Skip to content
George Ehrhorn edited this page Jun 19, 2013 · 13 revisions

Description

MongoDB has better guidance than I do on indexing strategies. The big takeaway is that your indexes need to support the queries you run. When I query Nessus scan data I'm generally looking for only a few things:

A Note on Compound Indexes

I'm forever wanting to find the most recent scan of a certain IP address or hostname. The most efficient way of doing this is to create a compound index on

  1. ip and the scanned_on date and
  2. hostname and the scanned_on date.

The order is very important here. Specifying the indexes as 1. ip and 2. scanned_on means that a query on ip only (very common) uses the compound index but a query on scanned_on only (less common) doesn't. To use an index on stand alone scanned_on queries you would need to create a new index. I like to create compound indexes that reference dates of the form db.scans.ensureIndex({fieldA: 1, scanned_on: -1}). This gives me an index that supports fast retrieval of recent scans. I benchmarked some of this data.

Indexes

Index on IP address and date

db.scans.ensureIndex( { ip: 1, scanned_on: -1 }, {name: "ips_with_date"} );

I normally wouldn't name an index, but did here for clarity

Index on Hostname

db.scans.ensureIndex( { hostname: 1, scanned_on: -1 }, {name: "hostname_with_date"} );

Index on Operating System

db.scans.ensureIndex( { "os_name": 1 } );

Multikey Indexes

The commands below create multikey indexes. These will be larger than single key indexes, but will drastically improve read queries that are of the ilk: "Show me all systems that exhibit event element X".

Index on CVE

db.scans.ensureIndex( {"events.cve": 1} );

Index on Severity

db.scans.ensureIndex( {"events.severity": 1} );

Covered Queries

Covered queries are badass.
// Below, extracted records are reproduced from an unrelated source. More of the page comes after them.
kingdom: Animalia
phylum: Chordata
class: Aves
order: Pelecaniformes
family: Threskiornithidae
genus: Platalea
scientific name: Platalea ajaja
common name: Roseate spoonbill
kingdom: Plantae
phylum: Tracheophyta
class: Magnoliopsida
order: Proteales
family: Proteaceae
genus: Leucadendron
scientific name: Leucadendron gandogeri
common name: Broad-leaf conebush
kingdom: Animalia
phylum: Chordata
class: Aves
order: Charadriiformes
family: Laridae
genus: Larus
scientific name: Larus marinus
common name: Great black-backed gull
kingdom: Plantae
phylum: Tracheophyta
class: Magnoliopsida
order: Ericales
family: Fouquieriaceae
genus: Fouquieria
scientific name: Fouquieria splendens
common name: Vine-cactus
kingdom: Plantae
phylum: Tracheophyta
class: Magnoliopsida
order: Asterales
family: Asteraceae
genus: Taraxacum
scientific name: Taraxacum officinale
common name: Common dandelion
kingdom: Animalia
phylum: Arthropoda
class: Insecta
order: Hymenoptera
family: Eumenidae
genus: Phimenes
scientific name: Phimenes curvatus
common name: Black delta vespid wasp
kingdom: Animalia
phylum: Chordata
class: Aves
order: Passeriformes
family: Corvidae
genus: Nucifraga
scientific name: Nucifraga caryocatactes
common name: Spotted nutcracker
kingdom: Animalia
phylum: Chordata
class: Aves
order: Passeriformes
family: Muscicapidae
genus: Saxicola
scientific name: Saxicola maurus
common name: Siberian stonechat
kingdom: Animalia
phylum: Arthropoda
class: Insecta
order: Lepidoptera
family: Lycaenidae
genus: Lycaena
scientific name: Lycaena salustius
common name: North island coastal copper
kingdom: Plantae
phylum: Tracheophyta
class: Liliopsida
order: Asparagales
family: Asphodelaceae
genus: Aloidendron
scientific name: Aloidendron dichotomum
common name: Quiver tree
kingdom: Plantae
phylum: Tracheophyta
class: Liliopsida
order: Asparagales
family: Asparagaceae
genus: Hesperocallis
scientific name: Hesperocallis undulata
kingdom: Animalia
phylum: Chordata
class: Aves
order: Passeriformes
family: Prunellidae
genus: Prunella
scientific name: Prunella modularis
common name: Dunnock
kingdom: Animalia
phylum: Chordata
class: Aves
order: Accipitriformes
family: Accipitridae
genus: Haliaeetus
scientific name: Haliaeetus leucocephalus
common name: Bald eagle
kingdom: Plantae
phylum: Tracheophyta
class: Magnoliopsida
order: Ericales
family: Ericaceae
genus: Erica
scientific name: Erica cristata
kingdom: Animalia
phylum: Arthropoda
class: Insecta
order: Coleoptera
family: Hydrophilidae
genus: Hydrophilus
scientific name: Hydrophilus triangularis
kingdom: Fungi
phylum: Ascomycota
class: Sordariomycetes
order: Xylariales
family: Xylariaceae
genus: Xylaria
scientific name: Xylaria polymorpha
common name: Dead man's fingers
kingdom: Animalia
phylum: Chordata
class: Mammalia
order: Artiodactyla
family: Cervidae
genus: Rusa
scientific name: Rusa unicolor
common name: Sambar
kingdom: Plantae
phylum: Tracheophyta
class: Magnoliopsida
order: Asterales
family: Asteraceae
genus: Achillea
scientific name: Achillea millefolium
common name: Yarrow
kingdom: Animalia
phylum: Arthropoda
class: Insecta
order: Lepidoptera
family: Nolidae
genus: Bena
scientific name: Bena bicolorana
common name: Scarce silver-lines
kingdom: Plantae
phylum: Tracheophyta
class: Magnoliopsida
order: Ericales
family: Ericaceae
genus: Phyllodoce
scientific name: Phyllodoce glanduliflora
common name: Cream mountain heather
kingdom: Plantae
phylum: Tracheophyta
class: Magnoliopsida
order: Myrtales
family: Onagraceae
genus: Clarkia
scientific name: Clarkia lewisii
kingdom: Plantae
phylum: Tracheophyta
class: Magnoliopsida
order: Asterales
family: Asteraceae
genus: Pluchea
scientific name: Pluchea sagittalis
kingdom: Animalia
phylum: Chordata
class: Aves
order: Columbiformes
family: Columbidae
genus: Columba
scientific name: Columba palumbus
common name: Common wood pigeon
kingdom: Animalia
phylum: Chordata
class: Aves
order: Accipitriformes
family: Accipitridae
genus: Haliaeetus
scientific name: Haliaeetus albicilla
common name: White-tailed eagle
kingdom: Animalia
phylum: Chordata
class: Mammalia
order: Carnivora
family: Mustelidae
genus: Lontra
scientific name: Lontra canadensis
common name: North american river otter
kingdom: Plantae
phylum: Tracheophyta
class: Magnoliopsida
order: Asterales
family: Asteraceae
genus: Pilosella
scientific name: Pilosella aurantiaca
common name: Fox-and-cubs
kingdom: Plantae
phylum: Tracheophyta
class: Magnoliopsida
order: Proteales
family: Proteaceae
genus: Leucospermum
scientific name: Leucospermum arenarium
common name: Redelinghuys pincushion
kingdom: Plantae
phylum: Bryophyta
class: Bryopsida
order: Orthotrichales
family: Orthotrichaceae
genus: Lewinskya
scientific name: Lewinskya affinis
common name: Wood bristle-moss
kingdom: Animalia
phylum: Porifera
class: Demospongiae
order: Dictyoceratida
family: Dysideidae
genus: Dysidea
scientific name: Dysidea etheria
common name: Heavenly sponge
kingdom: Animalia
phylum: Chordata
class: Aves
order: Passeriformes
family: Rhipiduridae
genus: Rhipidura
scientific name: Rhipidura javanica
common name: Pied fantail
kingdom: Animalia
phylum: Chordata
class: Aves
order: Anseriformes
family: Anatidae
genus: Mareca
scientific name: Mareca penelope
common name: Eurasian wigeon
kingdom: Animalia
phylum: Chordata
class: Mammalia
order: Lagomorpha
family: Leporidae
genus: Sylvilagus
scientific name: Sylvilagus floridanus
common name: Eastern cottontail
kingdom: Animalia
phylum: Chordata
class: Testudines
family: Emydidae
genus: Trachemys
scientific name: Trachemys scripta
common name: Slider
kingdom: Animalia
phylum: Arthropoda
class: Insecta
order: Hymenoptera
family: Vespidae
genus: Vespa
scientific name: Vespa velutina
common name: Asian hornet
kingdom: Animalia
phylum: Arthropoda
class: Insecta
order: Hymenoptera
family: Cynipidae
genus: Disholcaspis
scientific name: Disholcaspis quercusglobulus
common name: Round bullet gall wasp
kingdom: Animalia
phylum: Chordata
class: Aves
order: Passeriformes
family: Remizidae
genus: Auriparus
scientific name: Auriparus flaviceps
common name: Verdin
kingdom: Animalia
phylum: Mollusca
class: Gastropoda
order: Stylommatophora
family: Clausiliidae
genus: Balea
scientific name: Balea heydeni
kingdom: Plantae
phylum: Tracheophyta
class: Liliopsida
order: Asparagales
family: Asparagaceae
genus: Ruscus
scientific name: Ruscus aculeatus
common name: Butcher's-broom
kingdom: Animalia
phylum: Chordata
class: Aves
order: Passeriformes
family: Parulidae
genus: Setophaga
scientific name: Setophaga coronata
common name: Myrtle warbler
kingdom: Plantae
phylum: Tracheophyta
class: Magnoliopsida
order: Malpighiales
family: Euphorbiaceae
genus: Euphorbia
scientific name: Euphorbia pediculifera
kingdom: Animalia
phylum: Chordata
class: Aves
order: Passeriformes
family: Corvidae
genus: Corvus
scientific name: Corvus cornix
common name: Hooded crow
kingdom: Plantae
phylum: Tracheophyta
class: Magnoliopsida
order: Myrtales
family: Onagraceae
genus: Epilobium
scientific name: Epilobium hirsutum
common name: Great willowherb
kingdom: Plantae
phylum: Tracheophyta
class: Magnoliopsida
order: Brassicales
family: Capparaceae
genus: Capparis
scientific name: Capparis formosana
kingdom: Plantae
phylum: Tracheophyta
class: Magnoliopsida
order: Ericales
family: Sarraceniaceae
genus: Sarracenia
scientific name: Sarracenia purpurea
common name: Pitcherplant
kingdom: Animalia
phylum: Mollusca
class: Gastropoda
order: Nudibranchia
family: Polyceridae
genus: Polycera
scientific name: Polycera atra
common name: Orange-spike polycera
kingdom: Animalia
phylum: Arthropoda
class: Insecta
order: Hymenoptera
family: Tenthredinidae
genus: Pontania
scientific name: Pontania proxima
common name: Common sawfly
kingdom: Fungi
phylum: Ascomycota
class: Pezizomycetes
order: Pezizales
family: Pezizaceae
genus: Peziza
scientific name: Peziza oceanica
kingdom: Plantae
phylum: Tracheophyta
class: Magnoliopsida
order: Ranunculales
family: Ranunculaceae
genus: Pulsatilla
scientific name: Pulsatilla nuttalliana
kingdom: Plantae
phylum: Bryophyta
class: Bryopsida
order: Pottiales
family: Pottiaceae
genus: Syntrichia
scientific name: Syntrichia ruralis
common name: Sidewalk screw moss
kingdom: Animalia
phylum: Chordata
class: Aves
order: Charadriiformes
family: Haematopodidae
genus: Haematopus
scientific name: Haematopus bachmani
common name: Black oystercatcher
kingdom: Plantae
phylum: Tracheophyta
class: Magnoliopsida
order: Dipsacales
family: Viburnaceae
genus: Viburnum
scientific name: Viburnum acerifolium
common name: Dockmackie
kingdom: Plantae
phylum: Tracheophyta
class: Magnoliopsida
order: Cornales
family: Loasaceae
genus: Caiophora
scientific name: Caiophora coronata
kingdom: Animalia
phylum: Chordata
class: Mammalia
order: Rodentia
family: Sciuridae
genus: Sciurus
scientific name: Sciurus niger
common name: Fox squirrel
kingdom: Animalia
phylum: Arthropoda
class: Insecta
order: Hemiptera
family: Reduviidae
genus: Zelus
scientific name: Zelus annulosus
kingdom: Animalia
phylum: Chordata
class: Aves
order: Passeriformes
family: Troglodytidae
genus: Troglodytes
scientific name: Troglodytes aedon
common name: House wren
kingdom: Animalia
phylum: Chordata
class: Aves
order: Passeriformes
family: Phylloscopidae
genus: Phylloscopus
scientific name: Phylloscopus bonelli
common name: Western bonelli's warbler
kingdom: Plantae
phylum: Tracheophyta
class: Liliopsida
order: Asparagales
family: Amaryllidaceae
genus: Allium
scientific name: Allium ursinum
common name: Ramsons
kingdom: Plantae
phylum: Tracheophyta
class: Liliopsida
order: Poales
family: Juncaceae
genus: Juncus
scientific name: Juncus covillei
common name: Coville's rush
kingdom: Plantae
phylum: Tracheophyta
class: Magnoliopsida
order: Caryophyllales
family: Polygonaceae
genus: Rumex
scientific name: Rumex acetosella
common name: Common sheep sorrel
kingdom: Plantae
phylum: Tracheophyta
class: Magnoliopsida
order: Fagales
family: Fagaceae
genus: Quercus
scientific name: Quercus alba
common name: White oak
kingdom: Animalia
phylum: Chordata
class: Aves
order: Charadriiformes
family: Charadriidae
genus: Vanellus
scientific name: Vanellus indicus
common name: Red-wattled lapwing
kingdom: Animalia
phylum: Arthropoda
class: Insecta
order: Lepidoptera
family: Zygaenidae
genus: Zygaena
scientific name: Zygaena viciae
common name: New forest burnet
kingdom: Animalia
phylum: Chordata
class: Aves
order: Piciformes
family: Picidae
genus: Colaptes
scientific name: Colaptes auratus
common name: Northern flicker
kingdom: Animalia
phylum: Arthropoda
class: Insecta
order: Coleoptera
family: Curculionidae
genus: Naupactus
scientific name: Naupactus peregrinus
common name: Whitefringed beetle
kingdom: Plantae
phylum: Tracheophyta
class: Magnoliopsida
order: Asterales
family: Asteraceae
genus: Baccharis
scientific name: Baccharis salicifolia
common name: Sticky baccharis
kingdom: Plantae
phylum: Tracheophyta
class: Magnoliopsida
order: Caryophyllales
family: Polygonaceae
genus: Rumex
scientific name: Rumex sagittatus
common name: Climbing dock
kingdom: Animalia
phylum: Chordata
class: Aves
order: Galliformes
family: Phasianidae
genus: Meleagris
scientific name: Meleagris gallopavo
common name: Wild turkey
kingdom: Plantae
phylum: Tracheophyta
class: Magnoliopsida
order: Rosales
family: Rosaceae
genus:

Effectively, if you create a query that only queries items in the index, MongoDB only uses the index.

In our example above we had a compound index on hostname and scanned_on. If we create a query that only uses those fields, MongoDB doesn't even have to retrieve the document.

mongos> db.scans.find({ "hostname": {$ne: null} }, {_id:0, hostname:1, scanned_on: 1}).explain();
{
        "cursor" : "BtreeCursor hostname_with_date multi",
        "isMultiKey" : false,
        "n" : 1092,
        "nscannedObjects" : 1092,
        "nscanned" : 1093,
        "nscannedObjectsAllPlans" : 1092,
        "nscannedAllPlans" : 1093,
        "scanAndOrder" : false,
        "indexOnly" : true,
        "nYields" : 0,
        "nChunkSkips" : 0,
        "millis" : 6,
        "indexBounds" : {
                "hostname" : [
                        [
                                {
                                        "$minElement" : 1
                                },
                                null
                        ],
                        [
                                null,
                                {
                                        "$maxElement" : 1
                                }
                        ]
                ],
                "scanned_on" : [
                        [
                                {
                                        "$maxElement" : 1
                                },
                                {
                                        "$minElement" : 1
                                }
                        ]
                ]
        },
        "server" : "devmongodb001",
        "millis" : 6
}

The important part is "indexOnly": true,. Separately, if we did

db.scans.find({ "hostname": {$ne: null} }, {_id:0, hostname:1, scanned_on: 1, ip: 1}).explain();

we would get "indexOnly": false, because we're displaying the "ip" field, which isn't part of this index.